Items from a dataset
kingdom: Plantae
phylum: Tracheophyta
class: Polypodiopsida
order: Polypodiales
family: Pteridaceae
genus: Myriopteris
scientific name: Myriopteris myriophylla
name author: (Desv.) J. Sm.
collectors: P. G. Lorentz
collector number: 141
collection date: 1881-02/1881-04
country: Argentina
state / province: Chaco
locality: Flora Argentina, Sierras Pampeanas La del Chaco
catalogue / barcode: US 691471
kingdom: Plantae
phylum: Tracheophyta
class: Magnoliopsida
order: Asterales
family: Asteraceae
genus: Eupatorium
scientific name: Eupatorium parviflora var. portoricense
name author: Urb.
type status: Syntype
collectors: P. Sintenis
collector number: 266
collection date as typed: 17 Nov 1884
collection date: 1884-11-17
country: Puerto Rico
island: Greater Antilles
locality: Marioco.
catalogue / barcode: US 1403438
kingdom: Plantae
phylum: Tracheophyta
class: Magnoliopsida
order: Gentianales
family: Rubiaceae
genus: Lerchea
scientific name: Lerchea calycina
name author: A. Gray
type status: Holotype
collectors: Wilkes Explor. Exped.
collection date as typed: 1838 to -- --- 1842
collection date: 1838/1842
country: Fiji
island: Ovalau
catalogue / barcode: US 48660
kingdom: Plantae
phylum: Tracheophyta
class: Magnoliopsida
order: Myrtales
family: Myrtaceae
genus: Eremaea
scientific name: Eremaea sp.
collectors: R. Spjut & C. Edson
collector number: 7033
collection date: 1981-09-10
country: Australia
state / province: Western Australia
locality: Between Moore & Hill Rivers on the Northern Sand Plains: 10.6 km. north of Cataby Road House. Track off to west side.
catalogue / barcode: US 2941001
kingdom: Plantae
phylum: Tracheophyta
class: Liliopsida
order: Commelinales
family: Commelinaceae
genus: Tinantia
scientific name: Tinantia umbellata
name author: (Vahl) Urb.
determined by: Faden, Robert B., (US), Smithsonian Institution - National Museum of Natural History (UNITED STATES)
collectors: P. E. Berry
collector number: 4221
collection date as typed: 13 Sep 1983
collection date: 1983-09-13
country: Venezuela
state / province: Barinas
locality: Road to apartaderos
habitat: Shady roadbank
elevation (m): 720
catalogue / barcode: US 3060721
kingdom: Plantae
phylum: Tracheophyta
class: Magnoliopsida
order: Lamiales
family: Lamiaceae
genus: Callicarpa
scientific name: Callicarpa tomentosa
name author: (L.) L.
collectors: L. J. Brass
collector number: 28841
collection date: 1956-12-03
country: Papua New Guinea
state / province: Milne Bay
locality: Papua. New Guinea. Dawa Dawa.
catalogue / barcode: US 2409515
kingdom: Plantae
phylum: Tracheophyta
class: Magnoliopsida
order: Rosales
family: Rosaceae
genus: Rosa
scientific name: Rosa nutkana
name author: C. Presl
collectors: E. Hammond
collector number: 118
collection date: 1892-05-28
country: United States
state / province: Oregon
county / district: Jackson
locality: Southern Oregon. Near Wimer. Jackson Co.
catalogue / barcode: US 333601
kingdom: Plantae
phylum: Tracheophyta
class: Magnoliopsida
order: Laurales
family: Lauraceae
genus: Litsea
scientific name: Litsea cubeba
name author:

→ WHAT IS NEEDED
Please collect every line of the records above that contains the word "date".

→ ANSWER BELOW
collection date: 1881-02/1881-04
collection date as typed: 17 Nov 1884
collection date: 1884-11-17
collection date as typed: 1838 to -- --- 1842
collection date: 1838/1842
collection date: 1981-09-10
collection date as typed: 13 Sep 1983
collection date: 1983-09-13
collection date: 1956-12-03
collection date: 1892-05-28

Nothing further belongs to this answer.